You've been on the attack against Ask Jeeves recently. Why?
They're getting installations from kids' sites. I've been trying to figure out how these programs have such a large installed base: Who in their right mind would agree to have their computer become a vehicle for pop-up ads? It turns out that many of these programs target kids. They advertise their software at kids’ sites. They bundle it with video games. They use advertisement images like smiley faces.

Ask Jeeves has a search engine that nobody really wants to go to. To get users to come, they push these toolbars. But if the toolbars are installed without proper notice and consent, then the entire business collapses. They have no legitimate business source of any substantial traffic to their Web site.

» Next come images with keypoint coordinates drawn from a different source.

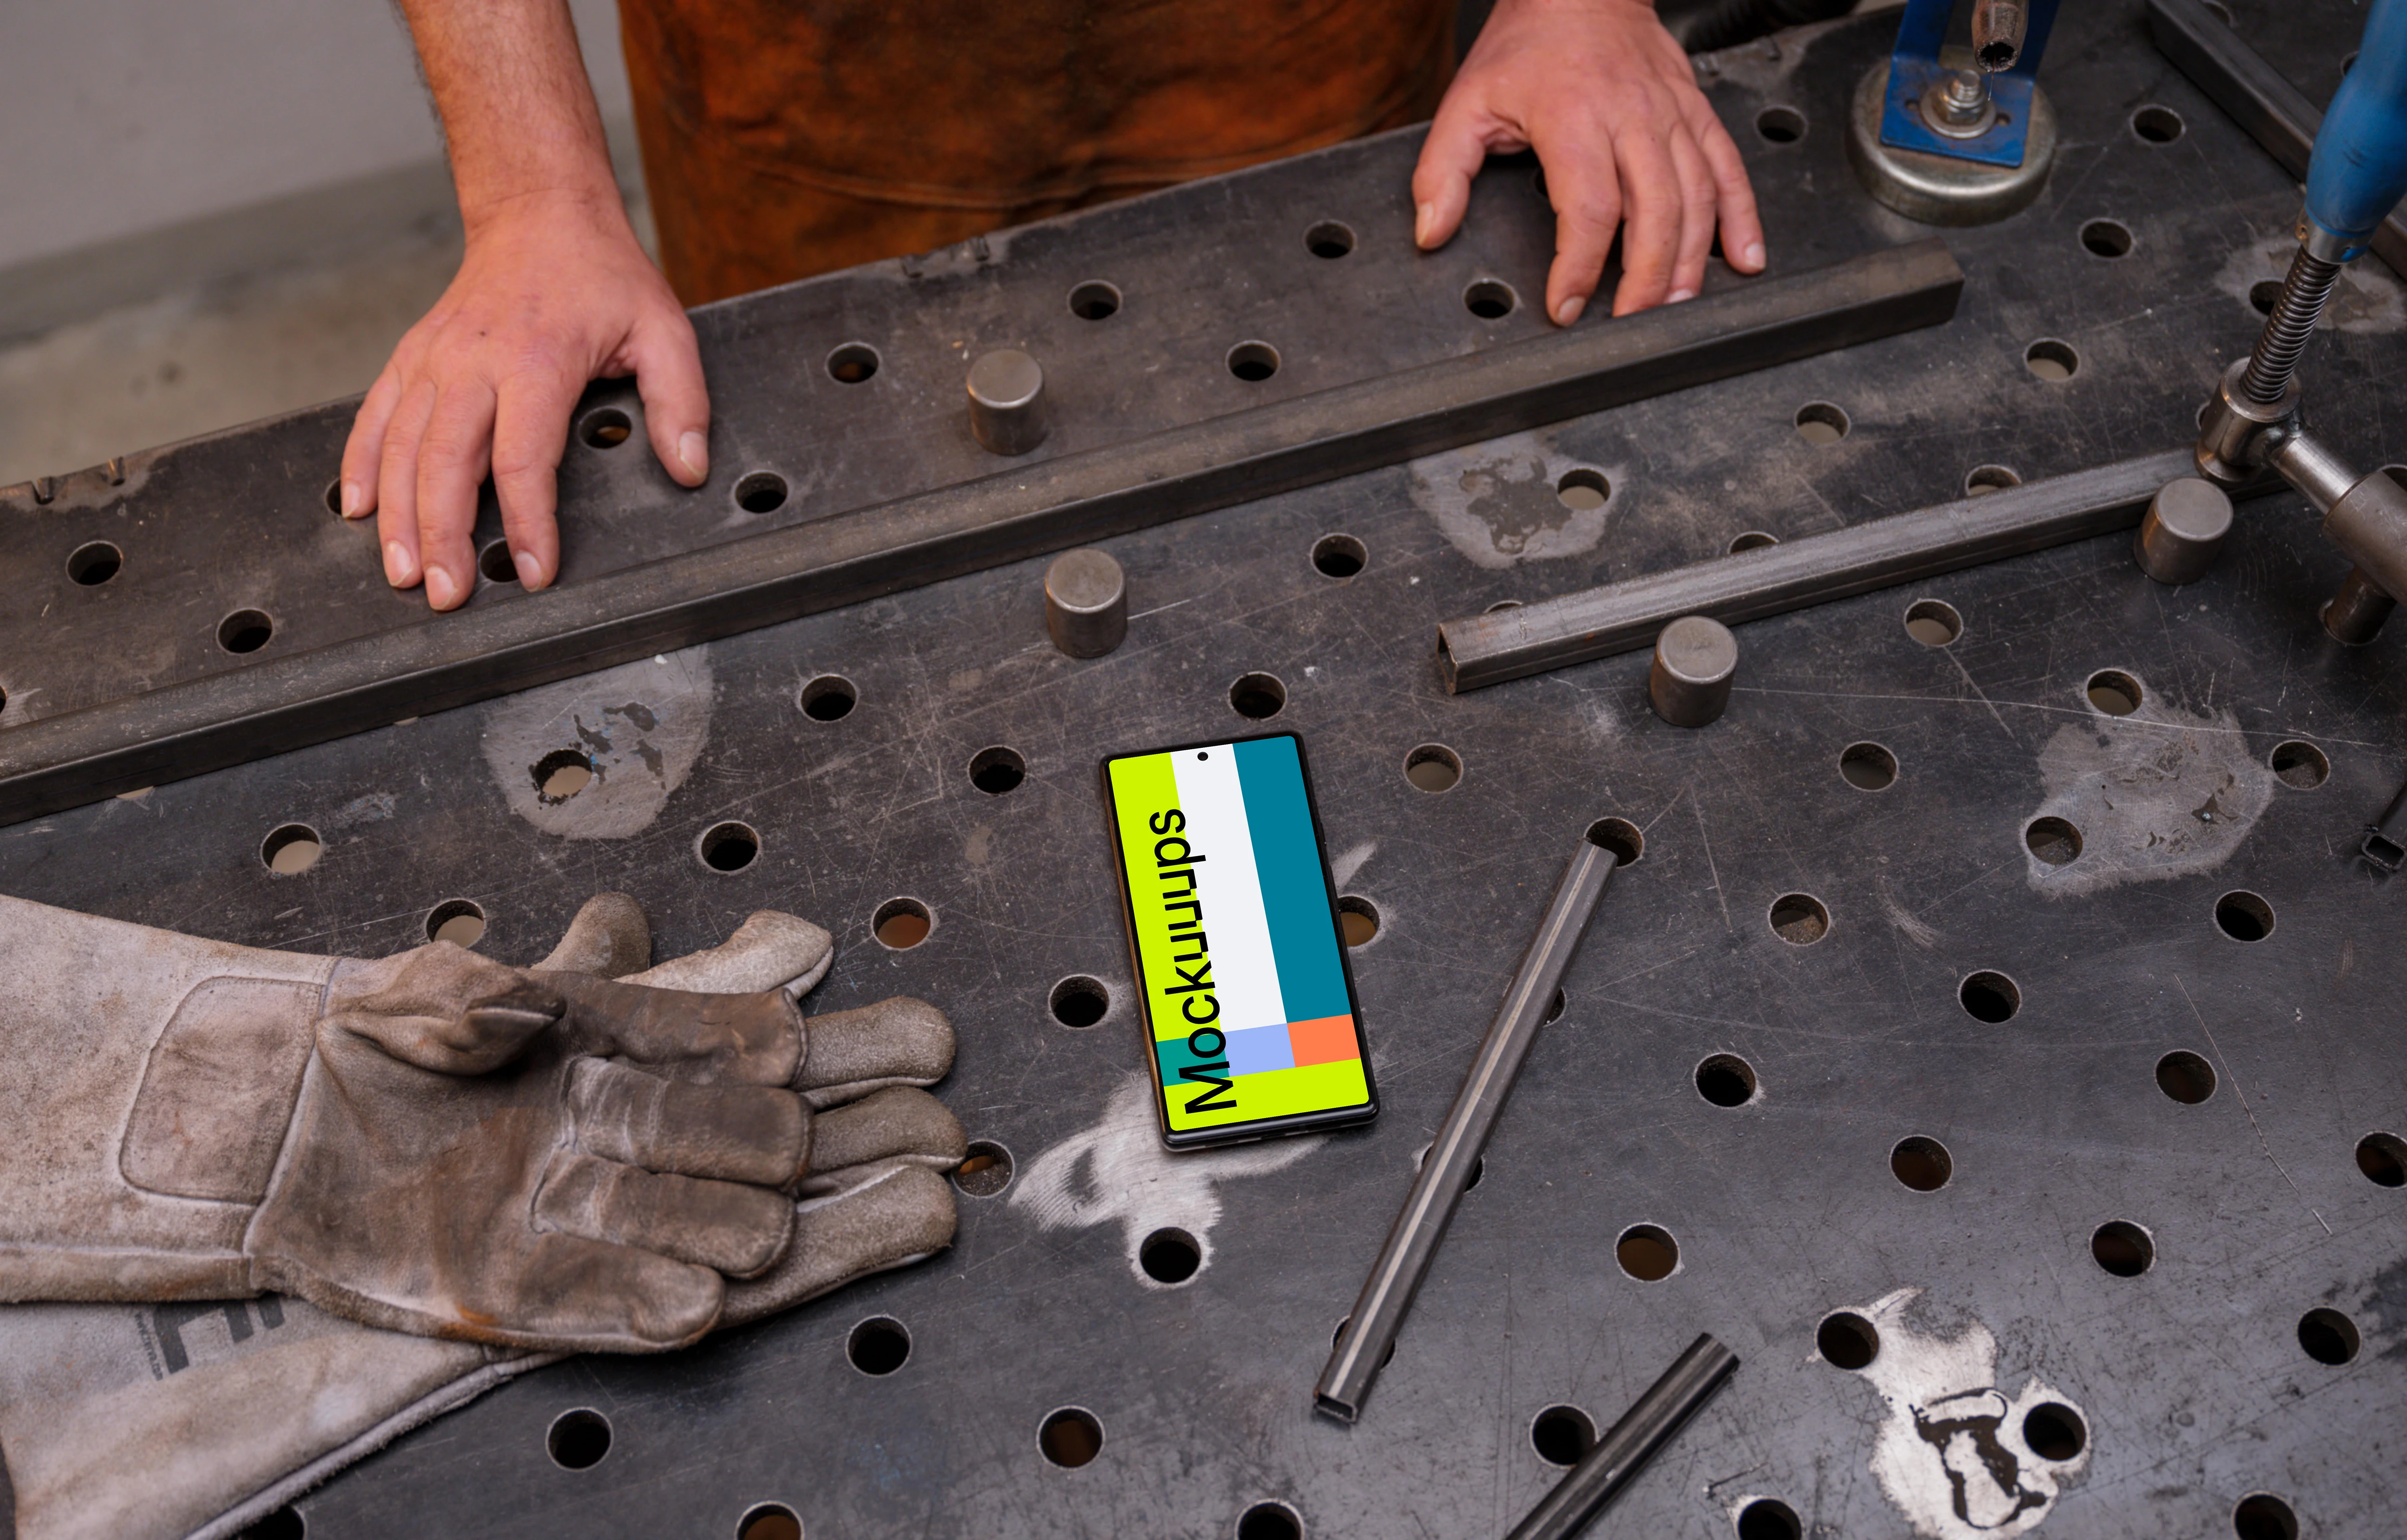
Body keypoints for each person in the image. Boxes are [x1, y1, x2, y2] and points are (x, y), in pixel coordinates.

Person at [341, 0, 1766, 610]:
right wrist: (535, 190)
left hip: (1287, 48)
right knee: (837, 531)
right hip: (821, 77)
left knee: (1320, 513)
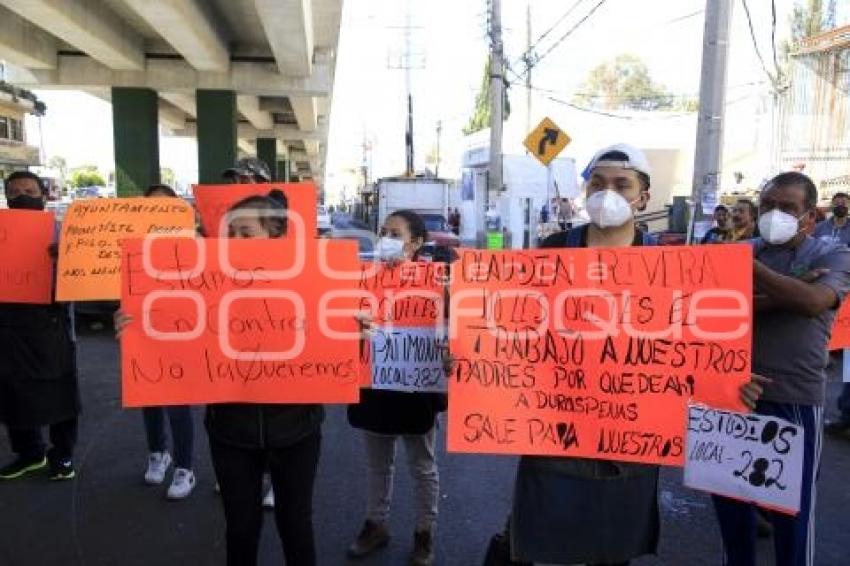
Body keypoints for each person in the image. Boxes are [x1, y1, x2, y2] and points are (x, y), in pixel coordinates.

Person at [506, 144, 765, 566]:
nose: (606, 192)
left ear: (642, 197)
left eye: (621, 184)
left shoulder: (673, 264)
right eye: (597, 183)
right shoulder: (550, 251)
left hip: (630, 438)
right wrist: (472, 360)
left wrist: (731, 383)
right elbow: (516, 328)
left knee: (612, 546)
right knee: (541, 539)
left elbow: (694, 348)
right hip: (554, 430)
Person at [116, 189, 320, 566]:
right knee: (240, 527)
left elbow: (334, 348)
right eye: (229, 235)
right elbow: (178, 343)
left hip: (297, 430)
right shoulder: (203, 283)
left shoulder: (315, 285)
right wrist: (136, 329)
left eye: (246, 233)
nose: (235, 243)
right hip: (231, 430)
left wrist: (356, 331)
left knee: (296, 526)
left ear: (276, 236)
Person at [712, 171, 850, 566]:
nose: (775, 213)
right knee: (732, 514)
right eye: (768, 205)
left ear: (810, 216)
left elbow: (812, 302)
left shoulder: (833, 254)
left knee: (792, 515)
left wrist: (750, 274)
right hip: (728, 395)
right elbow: (710, 308)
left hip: (793, 400)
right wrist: (791, 287)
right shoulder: (743, 248)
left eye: (787, 208)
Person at [346, 210, 450, 566]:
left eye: (395, 232)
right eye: (383, 231)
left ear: (417, 242)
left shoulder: (437, 283)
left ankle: (425, 532)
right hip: (373, 384)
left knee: (422, 465)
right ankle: (376, 524)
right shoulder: (361, 279)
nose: (386, 238)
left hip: (416, 388)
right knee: (378, 465)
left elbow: (454, 330)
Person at [0, 171, 80, 481]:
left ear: (43, 195)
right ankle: (29, 452)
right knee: (12, 392)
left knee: (60, 393)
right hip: (7, 328)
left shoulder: (62, 232)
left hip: (50, 327)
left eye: (30, 190)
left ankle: (63, 456)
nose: (23, 195)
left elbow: (81, 281)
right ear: (7, 197)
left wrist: (64, 261)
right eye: (15, 191)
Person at [137, 184, 197, 499]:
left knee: (176, 401)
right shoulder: (129, 244)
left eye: (164, 206)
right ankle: (158, 453)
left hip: (180, 331)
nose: (157, 213)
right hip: (142, 329)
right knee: (147, 396)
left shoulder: (193, 243)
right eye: (151, 207)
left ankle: (184, 468)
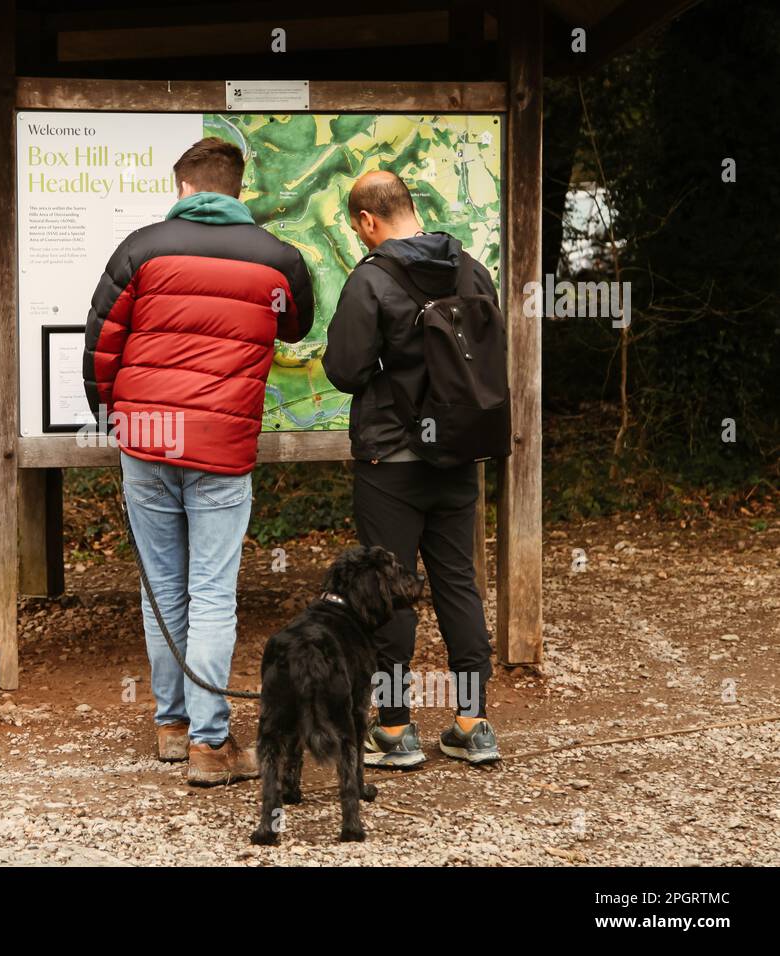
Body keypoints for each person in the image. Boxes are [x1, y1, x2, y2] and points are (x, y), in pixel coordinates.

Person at [83, 137, 314, 786]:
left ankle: (172, 726)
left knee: (162, 587)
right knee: (211, 593)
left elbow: (101, 343)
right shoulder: (278, 259)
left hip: (146, 440)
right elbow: (295, 324)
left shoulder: (142, 249)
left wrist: (109, 416)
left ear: (183, 188)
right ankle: (212, 747)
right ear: (236, 190)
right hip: (221, 447)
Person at [322, 169, 501, 767]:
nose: (358, 238)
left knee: (391, 589)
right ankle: (472, 724)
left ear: (369, 221)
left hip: (390, 460)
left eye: (356, 228)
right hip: (455, 454)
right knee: (458, 582)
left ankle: (396, 730)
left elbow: (345, 370)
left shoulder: (370, 279)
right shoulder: (472, 269)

Ask Jeeves just tries to get people to download their toolbar. Does that make it spyware or adware?
It's not exactly spyware like the others. It doesn't show pop-up ads. As far as I know it doesn't track and transmit to its servers every Web site you visit. Yet it uses equally tricky installation tactics. (Editor's note: This week, CBS MarketWatch calculated that Ask Jeeves is valued at $1.8bn and receives up to two-thirds of its search traffic from sources that also distribute adware.)

How much money have you made by consulting for anti-adware companies so far? Edelman: I've made enough to pay for law school. What next?
I don't know. I might end up teaching. I can see myself practicing law, and potentially serving as some sort of a professional consultant.